**TEXT SEGMENT**
# new old story



## leemarvin was rite

years of little intimacy 2 times a year ,, wont talk about it , quoit not my fault dont like conflict , no confrontation not good at communication .


----------



## Mr.Married

Do some reading on the forum ...... countless men and women in your shoes.

%50 stay living in pain

%49 divorce

%1 find a solution

%100 hate going through it

For everything else there is Mastercard ......


----------



## leemarvin was rite

read a lot and see no easy answer , i found a site the forgiven wife and think i am learning about the refuser gatekeeper .. i asked her to take a look at it and i get , i cant find it and dont blame me. my wife will not talk about this , 30 years 3 kids and many years without intimacy , she says she loves me very much and cant put her finger on why she wont have sex . i feel real low , unloved and alone just roommates , no light at the tunnels end


----------



## Decorum

leemarvin was rite said:


> read a lot and see no easy answer , i found a site the forgiven wife and think i am learning about the refuser gatekeeper .. i asked her to take a look at it and i get , i cant find it and dont blame me. my wife will not talk about this , 30 years 3 kids and many years without intimacy , she says she loves me very much and cant put her finger on why she wont have sex . i feel real low , unloved and alone just roommates , no light at the tunnels end


Really? And you dont know either?

She is not attracted to you. No butterflies, no soaked panties.

You are like a brother to her. Who wants to have sex with a brother.

She will likely never admit to this.

There I save you mucho dollars, and many hours. It's just a public service I offer.


----------



## Congress

You seem like a nice person as you don't like conflict, and don't like confrontation.


But you are suffering from a lack of intimacy. YOU are suffering.

**WORK REQUEST 1**
In the forum thread about a sexless marriage, what website does leemarvin was rite say he found?
**WORK REQUEST 2**
Carry the forum thread about a sexless marriage forward past its last sentence, "YOU are suffering."
The listing after this point is separate from the forum thread.

**GIVEN MATERIAL**
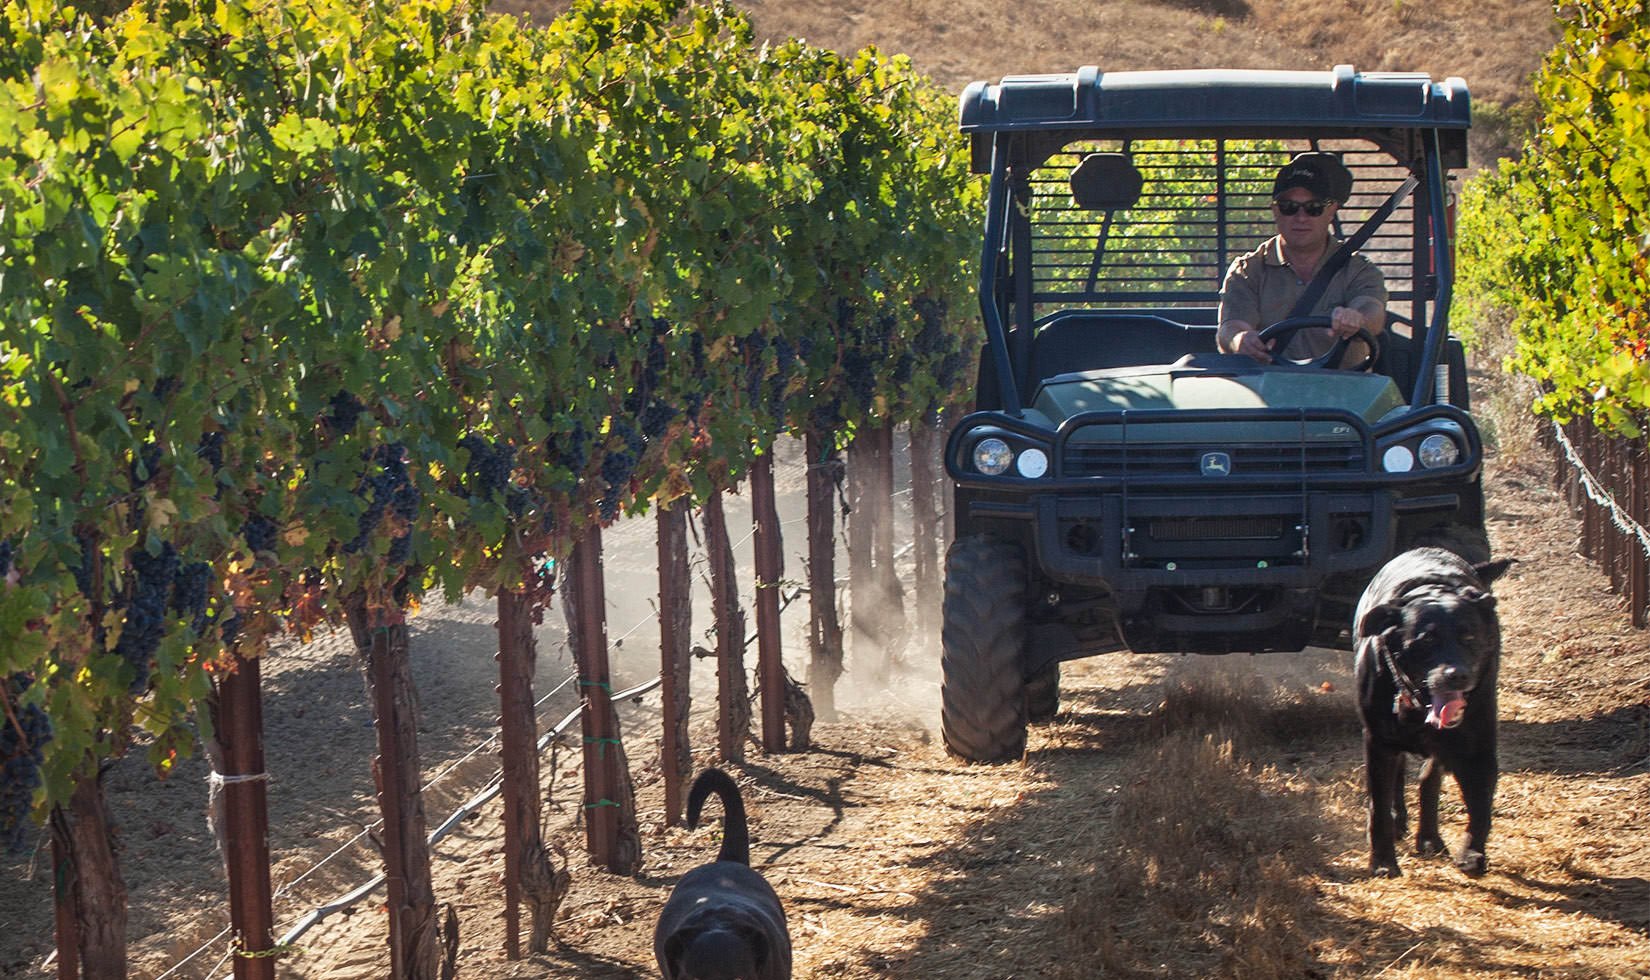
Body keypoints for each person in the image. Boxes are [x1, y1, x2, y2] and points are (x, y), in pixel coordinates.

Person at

**EXPECTED OUTPUT 1**
The forgiven wife

**EXPECTED OUTPUT 2**
Your partner is fine.


Shouldn't you take the bull by the horns and sound the I am not happy alarm?

Sex in marriage is just as important as money, food, and oxygen.


----------



## notmyjamie

Welcome to the forum. I'm sorry you're going through this but glad you found this site. There are lots of helpful people here. I suffered in a sexless marriage for quite a while. There is nothing worse than feeling alone while you're standing right next to your spouse. 

I left my husband and as I sat eating dinner alone tonight I thought "well, this sucks, but it's still not as bad as having my soul crushed daily" You've got some tough decisions ahead.


----------



## FrazzledSadHusband

Read No More Mr. Nice Guy, hit the gym, work on being the best person you can be.

Not with the expectation of your wife coming around, but rather if she doesn't your in a better place to meet someone new.

I started doing this & my wife asked me why, (like she didn't know), I told her "I want to be with someone that WANTS to be with me, I hope that's you"

Does your wife have abuse in her past? Find the link "Unbearable Lessons" on forgivenwife.com.


----------



## farsidejunky

She is only able to do to you that which you allow.

If the situation is as you say, you have some very tough choices to make.

Sent from my Pixel 3 XL using Tapatalk


----------



## Marc878

Your wife maybe a problem but you are the biggest one.

You accept it. You've taught her. 

So you'll continue on like you have been.

The Calvary isn't going to ride in and fix this for you and apparently you are willing to live with it.


----------



## She'sStillGotIt

"No light at the end of the tunnel..."

I don't get it. Is divorce not available to you in your country or something?


----------



## MattMatt

And her doctor and counsellor have said exactly what about her issues regarding sexual activity or rather the lack of it?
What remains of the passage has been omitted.